DOCUMENT EXCERPT:
%%

Micree Zhan or Zhan Ketuan (; born 29 January 1979) is a Chinese electronics engineer and businessman. He is the co-founder and CEO  (with Wu Jihan) of Bitmain, the world's largest computer chip company for cryptocurrency mining. In 2018, Hurun Report named him the richest cryptocurrency billionaire in the world. In 2019, Bloomberg ranked Zhan as the world's 9th richest self-made billionaire aged 40 or younger, with a net worth of US$5.2 billion.

Early life and education
Zhan Ketuan was born on 29 January 1979 in Minhou County, Fujian, China.

After graduating from Minhou No. 1 High School, he entered Shandong University, where he earned a bachelor's degree in electronics engineering in 2001. He then earned his master's degree in microelectronics engineering from the Institute of Microelectronics, Chinese Academy of Sciences in 2004.

Career
After earning his master's degree, Zhan worked as an engineer at the Information Technology Research Institute at Tsinghua University. He later started his own business making set-top boxes for television.

%%

WHAT THIS TASK INVOLVES: Resume the Micree Zhan biography after its final sentence and carry it forward. The lines after this play no part in the work.

Structured pose outputs:
%%

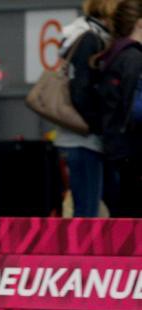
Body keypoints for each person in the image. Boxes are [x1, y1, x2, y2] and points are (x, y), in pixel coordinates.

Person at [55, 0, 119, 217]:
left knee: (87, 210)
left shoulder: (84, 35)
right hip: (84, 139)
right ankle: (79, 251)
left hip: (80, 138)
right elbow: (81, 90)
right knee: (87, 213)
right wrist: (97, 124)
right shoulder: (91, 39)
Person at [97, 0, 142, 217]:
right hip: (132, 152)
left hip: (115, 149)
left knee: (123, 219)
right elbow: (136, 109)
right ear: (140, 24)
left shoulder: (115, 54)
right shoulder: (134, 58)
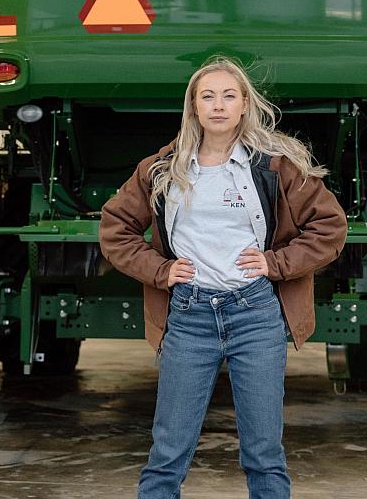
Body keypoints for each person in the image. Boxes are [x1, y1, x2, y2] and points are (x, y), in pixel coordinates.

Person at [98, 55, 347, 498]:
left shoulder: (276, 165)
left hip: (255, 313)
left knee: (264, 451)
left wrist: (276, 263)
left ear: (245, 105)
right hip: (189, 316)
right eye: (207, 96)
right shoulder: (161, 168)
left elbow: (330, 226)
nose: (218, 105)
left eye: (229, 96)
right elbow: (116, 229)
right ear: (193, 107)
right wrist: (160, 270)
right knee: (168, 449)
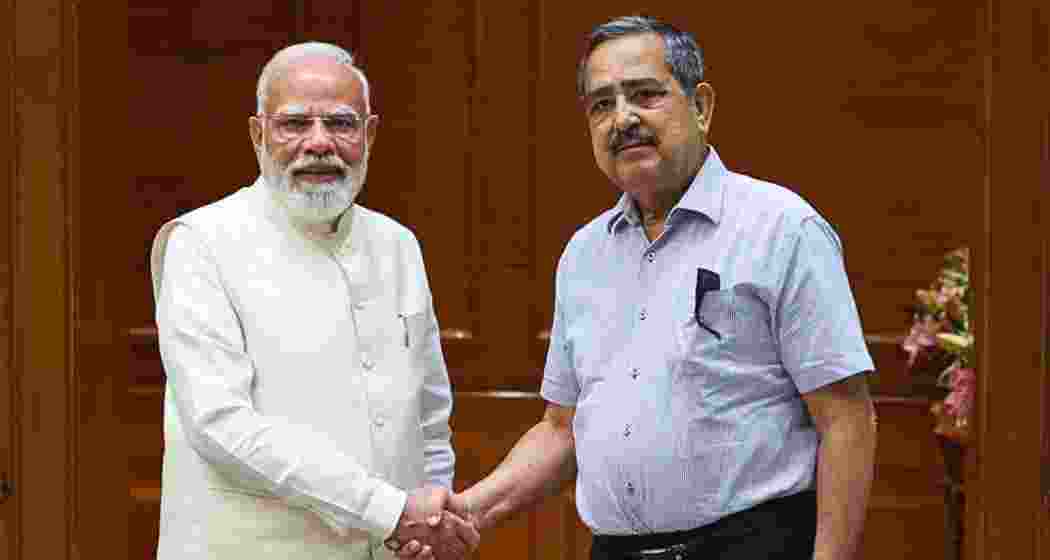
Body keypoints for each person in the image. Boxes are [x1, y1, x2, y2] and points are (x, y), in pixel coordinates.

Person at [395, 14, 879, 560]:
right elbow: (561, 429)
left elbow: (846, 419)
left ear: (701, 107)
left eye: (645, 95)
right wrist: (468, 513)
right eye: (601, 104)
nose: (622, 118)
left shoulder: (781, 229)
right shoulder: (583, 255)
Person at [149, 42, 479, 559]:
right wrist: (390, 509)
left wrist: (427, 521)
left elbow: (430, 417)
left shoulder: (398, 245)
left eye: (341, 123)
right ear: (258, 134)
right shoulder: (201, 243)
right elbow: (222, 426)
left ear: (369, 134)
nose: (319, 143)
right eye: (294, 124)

%%
%%

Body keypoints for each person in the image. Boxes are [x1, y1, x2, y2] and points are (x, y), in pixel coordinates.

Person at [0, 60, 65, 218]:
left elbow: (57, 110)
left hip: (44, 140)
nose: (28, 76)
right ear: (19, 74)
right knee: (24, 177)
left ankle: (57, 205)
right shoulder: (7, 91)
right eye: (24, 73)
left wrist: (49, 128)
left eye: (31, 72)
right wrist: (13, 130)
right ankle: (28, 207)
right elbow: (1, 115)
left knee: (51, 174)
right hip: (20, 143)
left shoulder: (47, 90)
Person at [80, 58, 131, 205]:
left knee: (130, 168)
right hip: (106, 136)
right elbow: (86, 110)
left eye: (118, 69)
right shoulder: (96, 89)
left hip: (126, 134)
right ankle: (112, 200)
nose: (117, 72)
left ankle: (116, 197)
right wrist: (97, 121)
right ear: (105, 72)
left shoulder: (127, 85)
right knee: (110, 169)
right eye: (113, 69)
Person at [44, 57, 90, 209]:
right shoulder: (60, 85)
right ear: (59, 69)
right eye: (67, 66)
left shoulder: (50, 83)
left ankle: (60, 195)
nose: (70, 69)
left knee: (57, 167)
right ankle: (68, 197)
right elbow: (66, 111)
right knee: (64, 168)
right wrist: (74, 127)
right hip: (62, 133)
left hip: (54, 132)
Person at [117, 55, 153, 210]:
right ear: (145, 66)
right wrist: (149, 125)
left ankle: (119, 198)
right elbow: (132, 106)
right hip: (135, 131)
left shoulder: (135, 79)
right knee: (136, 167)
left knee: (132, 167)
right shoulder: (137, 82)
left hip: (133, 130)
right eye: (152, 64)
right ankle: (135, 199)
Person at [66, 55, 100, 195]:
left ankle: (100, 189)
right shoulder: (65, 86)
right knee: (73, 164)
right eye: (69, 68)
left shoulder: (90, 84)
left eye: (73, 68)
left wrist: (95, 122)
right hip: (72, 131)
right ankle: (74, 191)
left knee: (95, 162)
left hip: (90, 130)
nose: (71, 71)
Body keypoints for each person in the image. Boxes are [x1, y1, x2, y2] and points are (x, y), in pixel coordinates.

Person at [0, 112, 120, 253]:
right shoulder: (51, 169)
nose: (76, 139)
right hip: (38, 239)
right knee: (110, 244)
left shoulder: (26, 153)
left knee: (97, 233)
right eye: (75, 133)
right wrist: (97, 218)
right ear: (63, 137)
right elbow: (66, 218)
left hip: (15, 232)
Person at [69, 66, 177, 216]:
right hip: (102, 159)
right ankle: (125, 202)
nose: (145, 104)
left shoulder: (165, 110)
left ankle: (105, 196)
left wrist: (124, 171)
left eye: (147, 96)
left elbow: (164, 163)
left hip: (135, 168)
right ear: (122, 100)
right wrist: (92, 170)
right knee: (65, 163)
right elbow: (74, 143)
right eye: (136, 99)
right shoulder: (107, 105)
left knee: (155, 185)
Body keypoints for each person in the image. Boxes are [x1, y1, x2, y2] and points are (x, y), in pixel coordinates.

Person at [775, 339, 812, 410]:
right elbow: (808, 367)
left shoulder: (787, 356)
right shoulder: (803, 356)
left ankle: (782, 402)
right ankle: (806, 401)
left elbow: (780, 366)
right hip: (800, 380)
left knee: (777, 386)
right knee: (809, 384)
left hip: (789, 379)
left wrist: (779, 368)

%%

RESPONSE TO THIS EXERCISE:
In 2013, Zhan met up with Wu Jihan, an enthusiast for cryptocurrency. After hours of discussion and research, Zhan agreed to start Bitmain with Wu. The company quickly grew into the world's largest computer chip company for bitcoin mining, reporting US$2.5 billion in revenue in 2017. As of 2018, Zhan owns 36% of Bitmain, and Wu 20%.

In Hurun Report's inaugural Blockchain Rich List 2018, Zhan was named the richest cryptocurrency entrepreneur in the world, with an estimated net worth of 29.5 billion yuan (US$4.3 billion), while Wu was ranked second. In February 2019, Bloomberg ranked Zhan as the world's 9th richest self-made billionaire aged 40 or younger, with a net worth of US$5.2 billion. As of June 2019, he is listed as the world's 311th richest person in the Bloomberg Billionaires Index, with $5.42 billion.

Personal life 
As of 2019, Zhan is single and has no children. He lives in Beijing.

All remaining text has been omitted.